=== ACTIVITY ===
Locate the word "null" in the data below, then copy every line that holds it.

=== THE INPUT ===

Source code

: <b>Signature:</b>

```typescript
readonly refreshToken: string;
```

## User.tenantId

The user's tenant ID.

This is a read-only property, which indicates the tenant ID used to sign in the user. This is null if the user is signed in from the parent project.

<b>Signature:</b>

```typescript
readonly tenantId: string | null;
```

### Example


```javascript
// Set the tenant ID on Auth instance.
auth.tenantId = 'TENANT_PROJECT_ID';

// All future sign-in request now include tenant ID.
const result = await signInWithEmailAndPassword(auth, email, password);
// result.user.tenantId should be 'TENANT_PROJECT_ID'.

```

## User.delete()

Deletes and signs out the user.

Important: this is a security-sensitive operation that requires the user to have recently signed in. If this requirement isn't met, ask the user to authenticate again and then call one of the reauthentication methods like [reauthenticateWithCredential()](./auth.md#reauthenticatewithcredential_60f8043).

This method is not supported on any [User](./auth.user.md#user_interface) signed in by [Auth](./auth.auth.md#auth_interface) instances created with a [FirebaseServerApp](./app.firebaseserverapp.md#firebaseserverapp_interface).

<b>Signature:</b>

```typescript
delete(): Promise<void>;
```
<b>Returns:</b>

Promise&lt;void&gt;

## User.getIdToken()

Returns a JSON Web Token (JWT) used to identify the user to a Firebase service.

=== FINISHED TASK ===
This is a read-only property, which indicates the tenant ID used to sign in the user. This is null if the user is signed in from the parent project.
readonly tenantId: string | null;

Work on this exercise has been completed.